Unrepentant: Bush policy-makers hang tough at Hofstra

Last March, academics and former policy-makers during George W. Bush’s presidency gathered for a conference at Hofstra University, to provide a retrospective and preliminary assessment of the Bush II years. Many of its top officials, including George W. himself, refused to attend, deeming it a “hostile environment.”

This is in stark contrast to previous Hofstra presidential conferences, and it says something profound about the unpopularity of the Bush administration and its alienation from the academic community.

The most memorable exchange occurred in a plenary forum involving Porter J. Goss, a former chairman of the House Intelligence Committee who resigned in 2004 to become director of the CIA, and Amy Goodman, of Democracy Now. During the Q & A session, Goss criticized last December’s Senate committee report on the CIA’s use of torture as a cherry-picked document that consisted of a series of half-truths.

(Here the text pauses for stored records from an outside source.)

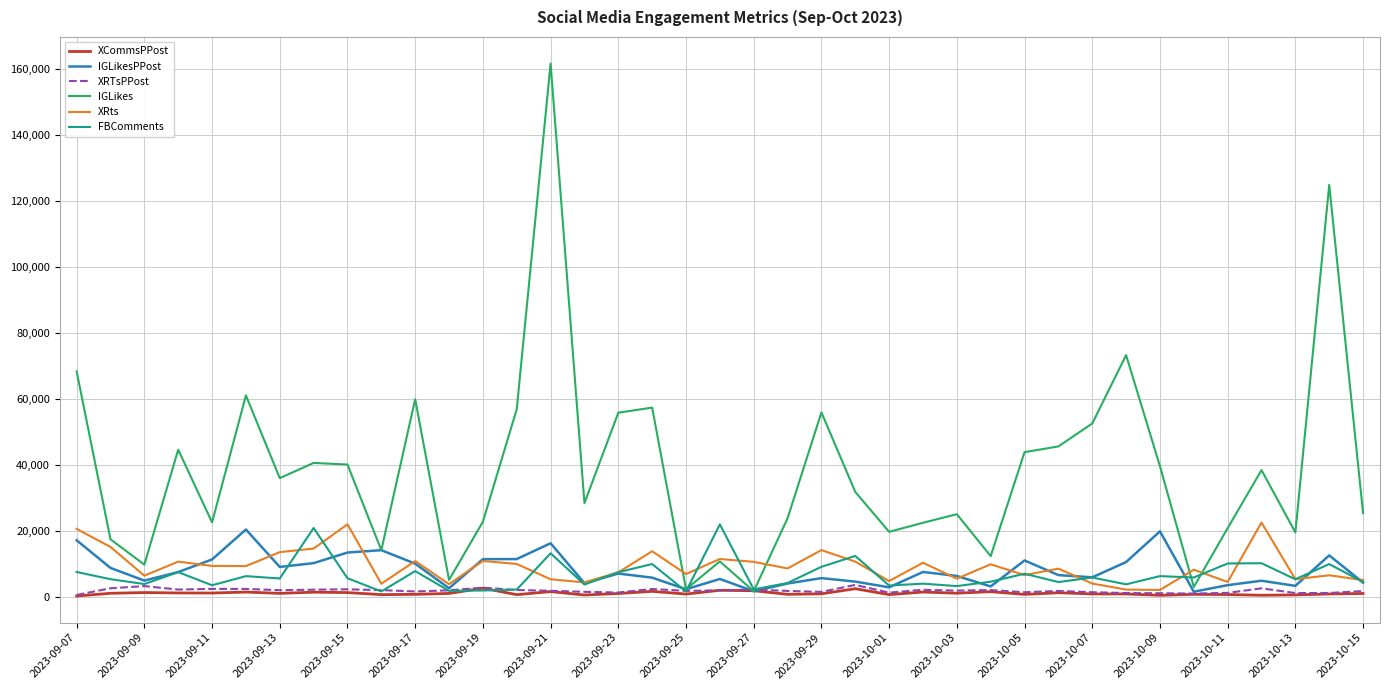

Which series has the largest range (max minus min)?

IGLikes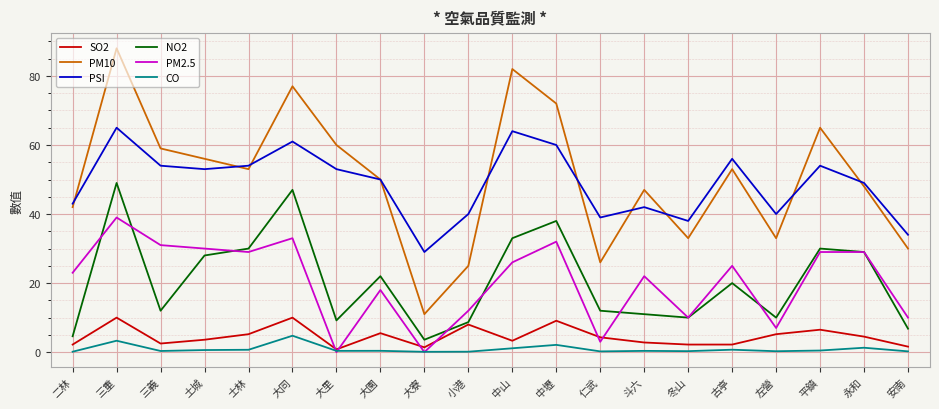

Does the chart display data point markers on the line(s)?

No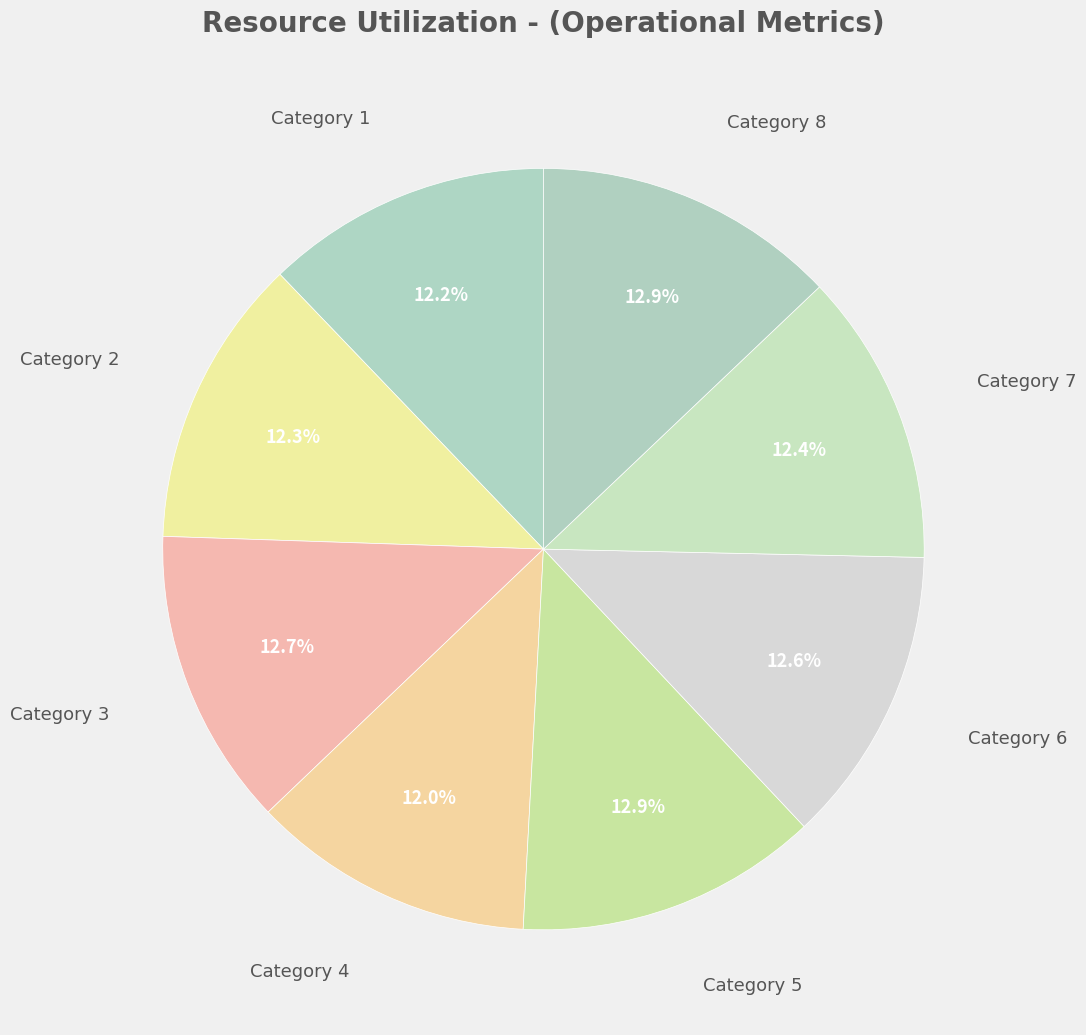

To the nearest percent, what is the average slice percentage?

12%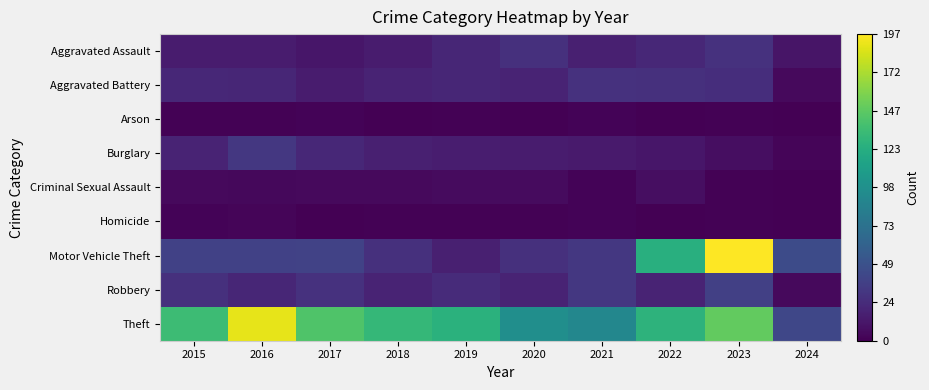

Reading left to right, transcribe all the data shown in this chart.

Aggravated Assault: 2015=15	2016=15	2017=12	2018=15	2019=21	2020=27	2021=17	2022=22	2023=28	2024=11
Aggravated Battery: 2015=22	2016=21	2017=15	2018=20	2019=21	2020=20	2021=28	2022=27	2023=26	2024=5
Arson: 2015=1	2016=1	2017=2	2018=0	2019=1	2020=0	2021=2	2022=0	2023=1	2024=0
Burglary: 2015=20	2016=32	2017=22	2018=17	2019=16	2020=15	2021=14	2022=12	2023=7	2024=3
Criminal Sexual Assault: 2015=5	2016=4	2017=5	2018=5	2019=6	2020=6	2021=2	2022=7	2023=1	2024=0
Homicide: 2015=2	2016=3	2017=0	2018=1	2019=1	2020=1	2021=2	2022=0	2023=1	2024=0
Motor Vehicle Theft: 2015=38	2016=38	2017=39	2018=27	2019=17	2020=27	2021=32	2022=124	2023=197	2024=45
Robbery: 2015=27	2016=21	2017=28	2018=20	2019=24	2020=20	2021=32	2022=20	2023=37	2024=5
Theft: 2015=135	2016=190	2017=143	2018=131	2019=126	2020=97	2021=91	2022=127	2023=150	2024=42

Goodman responded by quoting from Senator John McCain, who said that torture “damaged American national security interests and the American reputation as a force for good in the world.” Goss said he respected Senator McCain and what he had sacrificed for “our country,” but that McCain may not have read the report and did not have all the facts.

Goodman also asked pointed questions of John Negroponte, a former deputy secretary of state and ambassador to Iraq, who conceded that “torture is wrong,” and said he had urged caution before going into Iraq. When an audience member asked why, as ambassador, he had failed to reign in death squads allegedly supported by a colonel in the US Army, Negroponte responded by denying that the officer had backed death squads, and suggested that “war is hell.”

Carolyn Eisenberg, a professor in Hofstra’s history department, responded by stating that Bush’s decisions did not consider popular attitudes at the grass roots. The Bush doctrine implied the strong trampling over the weak, and she bemoaned the billions of dollars spent on war which could have been used to improve conditions domestically.

The conference provided a good beginning for a historical assessment of Bush’s presidency. It is imperative though to move beyond assessment, as Amy Goodman urged, and to hold Bush administration officials accountable for preemptive war, rendition, torture and the suspension of constitutional liberties, which, she argued, have unfortunately continued under Obama.